- Scientific name: Zeus faber
- Also known as: St. Peter’s Fish, Saint Pierre
- Size: Up to 3ft and 9lbs, typically less than half this size.
- UK minimum size: N/a
- UK shore caught record: No record stands. Qualifying weight set at 3lbs.
- IGFA world record: 9lb 1oz
- IUCN Status
- Global: DD (Data Deficient)
- Europe: DD (Data Deficient)
- Distribution: Common throughout the world’s warmer seas but confined to southern England and Ireland in the warmer months.
- Feeds on: Small fish.
- Description: Strange looking fish. The body is almost circular and laterally compressed. Colour can be yellow, brown or orange, alternating with white stripes and patches. Large, prominent black spot in the centre of the body. The underside is paler. Head is large, as is the expandable, tube-like mouth. The first dorsal fin is made of long, spiky filaments, and pectoral fins are long and flowing.
The John Dory is a strange-looking fish with an unusual name. Despite being associated with the warm waters around the equator is can be found in UK waters on an occasional basis. A rare catch indeed for shore anglers there is currently no British shore caught record for this species but there is a boat caught record.
This species has a wide distribution around much of the world. In Europe, John Dory can be found from Scandinavian waters throughout the North Sea (although it is uncommon in these areas and is absent from the Baltic Sea). Its range continues through the Mediterranean and all around the entire continent of Africa. It is found throughout the Red Sea, Arabian Sea, Indian Ocean and parts of the Pacific. This species is, however, not found off the coasts of North or South America.
Habitat and Feeding
John Dory is a demersal fish which can be found in water depths ranging from a few metres to several hundred metres deep. They are generally solitary fish, although smaller John Dory have occasionally been found to form into small shoals. John Dory are predators and feed by hunting smaller fish. Although this species is a poor swimmer their tube-like mouth is extendable, meaning they only have to get near to their prey where they can shoot their mouth out and suck in the smaller fish. The black spot on the side of the John Dory is a defensive measure, used to confuse predators by fooling them into thinking they are looking at the eye and head of a much larger fish.
John Dory is an edible fish and are of increasing commercial importance in waters where they are common, where they may be targeted by trawlers or retained if they are caught as bycatch when fishing for other species.

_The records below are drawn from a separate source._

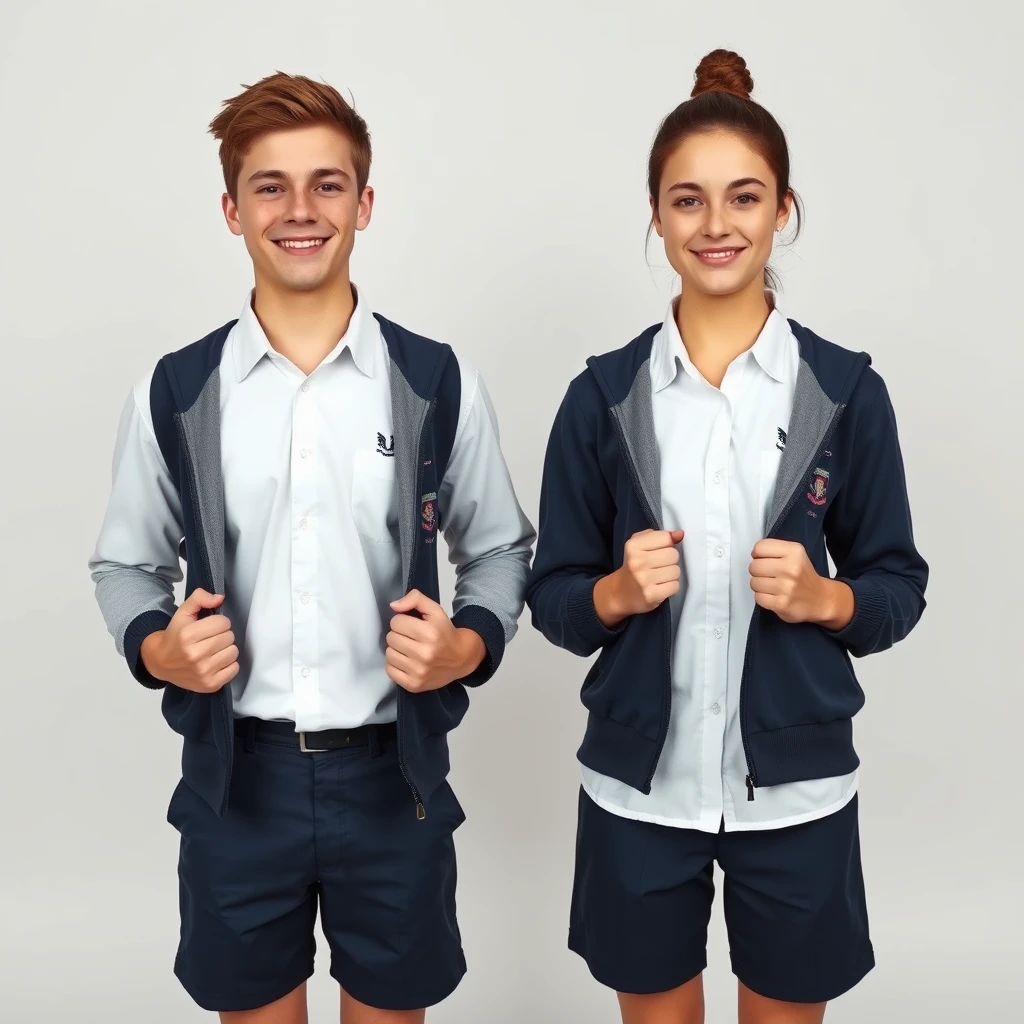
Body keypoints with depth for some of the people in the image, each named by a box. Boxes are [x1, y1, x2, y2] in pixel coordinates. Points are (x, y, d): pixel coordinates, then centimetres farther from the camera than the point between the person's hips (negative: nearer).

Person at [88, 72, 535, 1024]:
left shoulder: (439, 383, -3)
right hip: (236, 776, 1)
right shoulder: (173, 391, -2)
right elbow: (125, 562, 8)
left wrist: (468, 646, -13)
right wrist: (154, 648, -12)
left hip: (392, 773, 0)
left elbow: (500, 549, 6)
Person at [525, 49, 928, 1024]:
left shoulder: (847, 389, -4)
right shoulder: (603, 393, -3)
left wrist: (822, 597, -18)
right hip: (639, 782, 1)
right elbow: (553, 598, 2)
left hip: (793, 786, 0)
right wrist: (619, 590, -18)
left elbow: (898, 592, 2)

They are sold on fresh fish counters at fishmongers and there is a growing demand from upmarket restaurants who want to put John Dory on their menus. The flesh is firm and has a delicate, mild flavour, although the amount of edible flesh on a John Dory is only about a third of its overall weight. There is little information on the state of John Dory stocks and fishing for this species is mostly unregulated. The International Union for the Conservation of Nature has not been able to gather enough information to make an assessment on the stocks of John Dory, meaning they are classed as Data Deficient on both a global and European level. However, it is believed to be locally abundant in many areas of its range, and its wide distribution means that it is protected to a certain extend from overfishing.
Angling for John Dory
Always a very rare catch from the shore of the UK, the John Dory that are caught on rod and line usually go to boat anglers fishing some distance offshore, such as David Beckham and his son. John Dory will go for lures, as well as fish strip which flutters in the tide. Any John Dory caught from the shore is noteworthy, underlined by the fact that the British shore caught record is currently vacant (the qualifying weight is set at 3lbs). The British boat caught record is a fish of 11lbs 14oz which was caught by Mr J. Johnson fishing off the coast of East Sussex back in 1977. The IGFA all-tackle world record is a John Dory of 9lb 1oz caught by Tim Christian at Mercury Bay in New Zealand in 2016.
The name John Dory (which is sometimes written entirely in lower case as john dory) is of uncertain origin. John Dory was the subject of a folk song from the 1600s, although if there was ever any evidence of a link between this song and the fish it has been lost over the centuries. Another theory is that the John part of the name derives from the French word jaune which means yellow. The alternative name of St. Peter’s Fish comes from an ancient legend. It is said that St. Peter picked this fish up from the Sea of Galilee, but instead of keeping it he returned it to the water. The black spot on the side of the John Dory is therefore known as St. Peter’s thumbprint and the species has the alternative name of St. Peter’s fish.